> [TASK OBJECTIVE]: Scan the material and copy every line in which "into" appears.
***
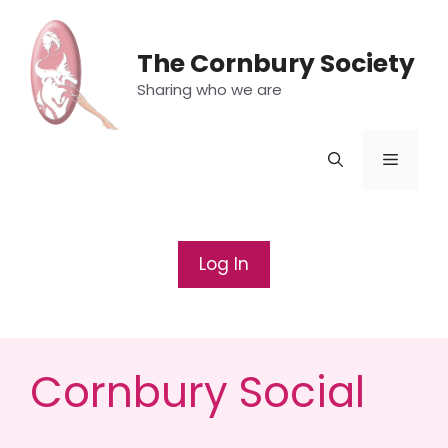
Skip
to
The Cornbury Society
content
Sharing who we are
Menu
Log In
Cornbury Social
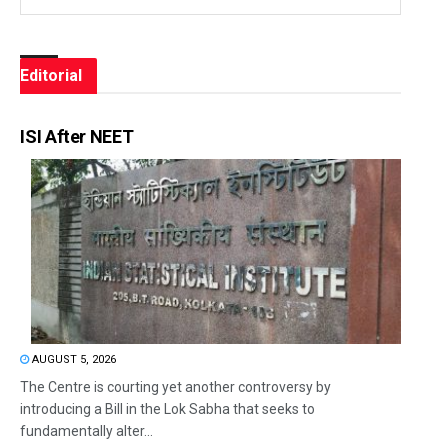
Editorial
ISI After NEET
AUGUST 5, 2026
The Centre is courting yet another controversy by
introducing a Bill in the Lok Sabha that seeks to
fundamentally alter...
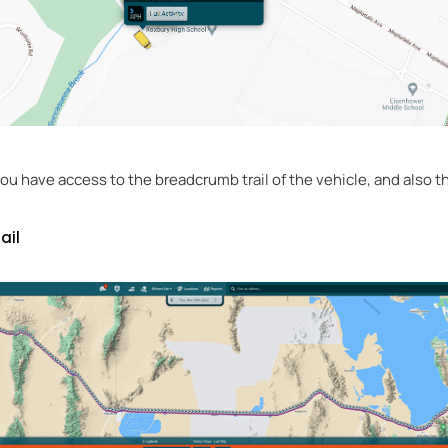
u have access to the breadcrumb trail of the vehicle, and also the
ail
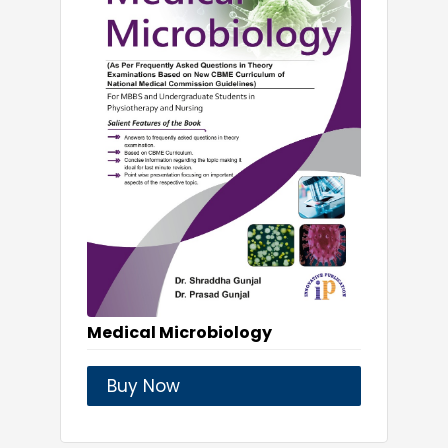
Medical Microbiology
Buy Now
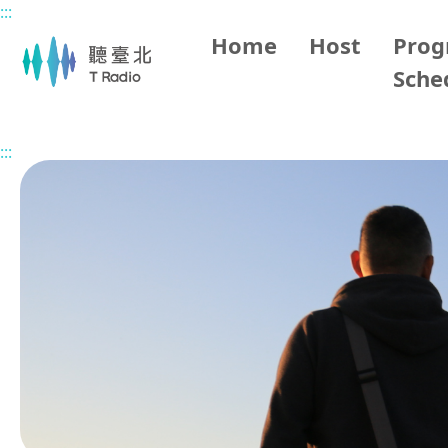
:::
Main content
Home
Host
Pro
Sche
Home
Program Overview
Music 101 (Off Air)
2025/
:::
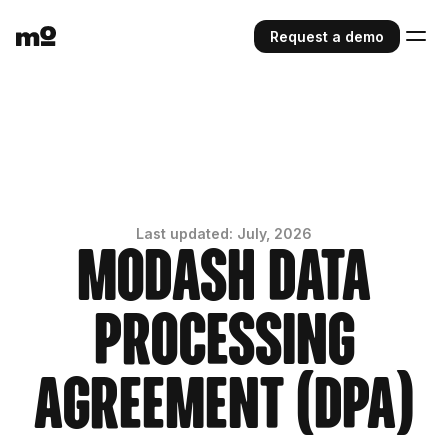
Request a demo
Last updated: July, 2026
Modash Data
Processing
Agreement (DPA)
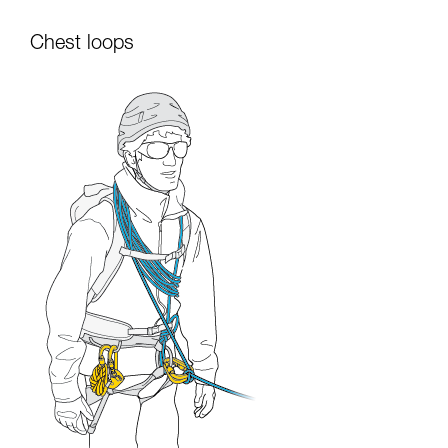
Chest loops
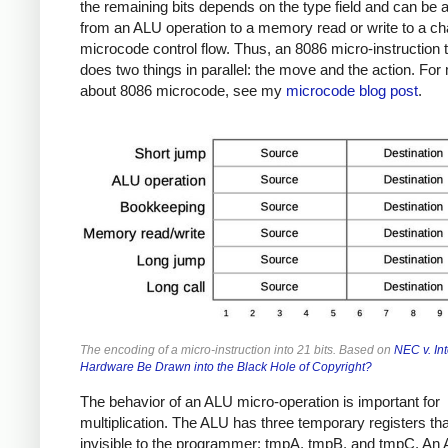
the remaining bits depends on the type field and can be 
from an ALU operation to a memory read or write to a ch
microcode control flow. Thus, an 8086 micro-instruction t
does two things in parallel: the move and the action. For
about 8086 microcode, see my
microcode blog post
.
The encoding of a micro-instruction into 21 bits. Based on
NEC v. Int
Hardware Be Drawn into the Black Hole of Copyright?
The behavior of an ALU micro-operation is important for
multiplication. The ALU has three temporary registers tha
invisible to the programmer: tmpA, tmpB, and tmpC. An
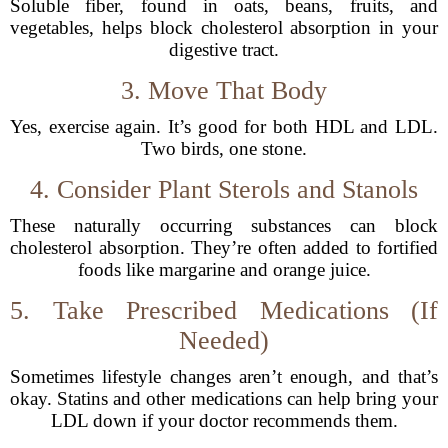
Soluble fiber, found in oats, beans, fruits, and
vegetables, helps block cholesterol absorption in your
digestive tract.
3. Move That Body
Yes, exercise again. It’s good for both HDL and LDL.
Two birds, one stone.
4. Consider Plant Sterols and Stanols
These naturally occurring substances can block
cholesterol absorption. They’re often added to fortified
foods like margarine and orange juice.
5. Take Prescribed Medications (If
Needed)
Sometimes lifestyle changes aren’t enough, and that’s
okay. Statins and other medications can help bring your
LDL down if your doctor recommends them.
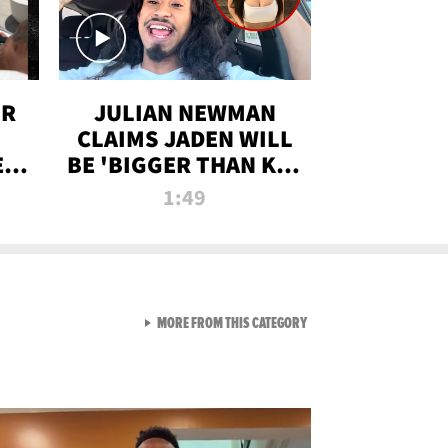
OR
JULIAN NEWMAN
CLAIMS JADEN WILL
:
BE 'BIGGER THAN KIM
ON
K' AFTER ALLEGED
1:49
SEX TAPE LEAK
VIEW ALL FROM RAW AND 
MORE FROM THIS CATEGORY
***
> [TASK ANSWER]:
The encoding of a micro-instruction into 21 bits. Based on
Hardware Be Drawn into the Black Hole of Copyright?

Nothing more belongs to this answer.